Briton chosen for European space mission

Briton Major Timothy Peake was named by the European Space Agency today as one of its six new astronauts. 

Timothy Peake: Maj Peake, 37, from Salisbury in Wiltshire, spent 18 years as an officer in the Army 

He was chosen for missions to the International Space Station "and one day to the Moon and beyond" after a gruelling selection process which attracted more than 8,400 people, said the ESA. 

His selection, announced at a press conference in Paris, is a surprise as the UK has so far opted out of the agency's human spaceflight programme. 

Speaking at the press conference this afternoon, the clearly delighted new astronaut said: "It is a unique opportunity in my life to be part of a team that can have such a positive effect on humanity. 

"I feel it's a great privilege to be part of the team and I'm very happy to be working alongside some very talented people." 

Major Peake's selection as one of the European Space Agency's six new astronauts comes after a distinguished army career that saw him become one of the forces' foremost helicopter pilots. 

His journey to the verge of space exploration began 17 years ago. 

In August 1992, he was commissioned into the Army Air Corps (AAC) and subsequently completed an eight-month attachment to The Royal Green Jackets in Northern Ireland, where he served as a Platoon Commander. 
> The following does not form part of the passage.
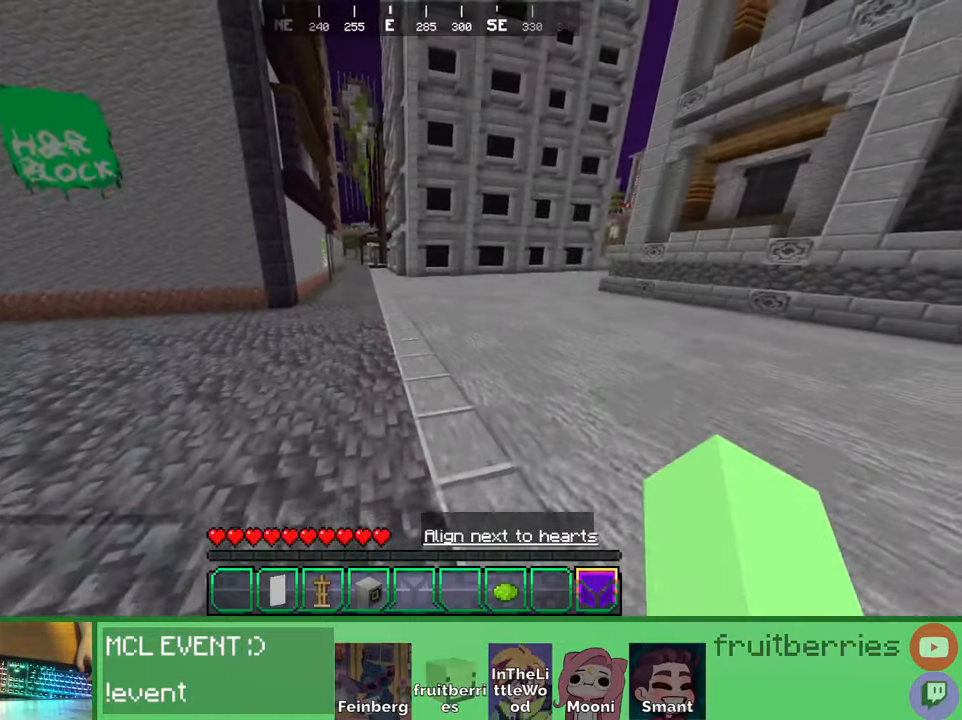
{"keys": ["space", "w"], "mouse": [], "events": [[66, "a", "up"]]}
He then attended the Army Pilots Course and gained his wings in June 1994 before being posted to Germany as a Gazelle pilot. 

During his first tour, he spent five months flying in Northern Ireland before gaining aircraft commander and flight commander status. 

He was deployed around the world, to Kenya and later on operations to Bosnia. He attended exercises in Canada, Cyprus and Denmark. 

In January 1998, he attended a Qualified Helicopter Instructors course at RAF Shawbury and was then selected for an exchange posting to the United States, where he flew the Apache helicopter as a Platoon Commander. 

He returned from the US in September 2002 and was posted to Middle Wallop as one of the first British qualified helicopter instructors to instruct on the UK Apache. 

He was subsequently commended for his role in introducing the UK Apache into service. 

He was selected for Empire Test Pilot School in January 2005 and, on graduating, was posted to Rotary Wing Test Squadron, Boscombe Down. 

There he was employed as the senior Apache test pilot and Squadron Training Officer, in addition to conducting Special Forces projects. 

Major Peake recently retired from the Army Air Corps and began working for Augusta Westland as a senior test pilot, primarily flight testing Apache and Lynx helicopters. 

He has a degree in Flight Dynamics and Evaluation and has flown more than 30 helicopter and fixed-wing aircraft types, accumulating more than 3,000 hours of flight time. 

He has been married to Rebecca for nine years and has a four-month-old son, Thomas. 

He currently lives in MoD quarters at Larkhill, Salisbury, and enjoys diving and skiing in his spare time.


----------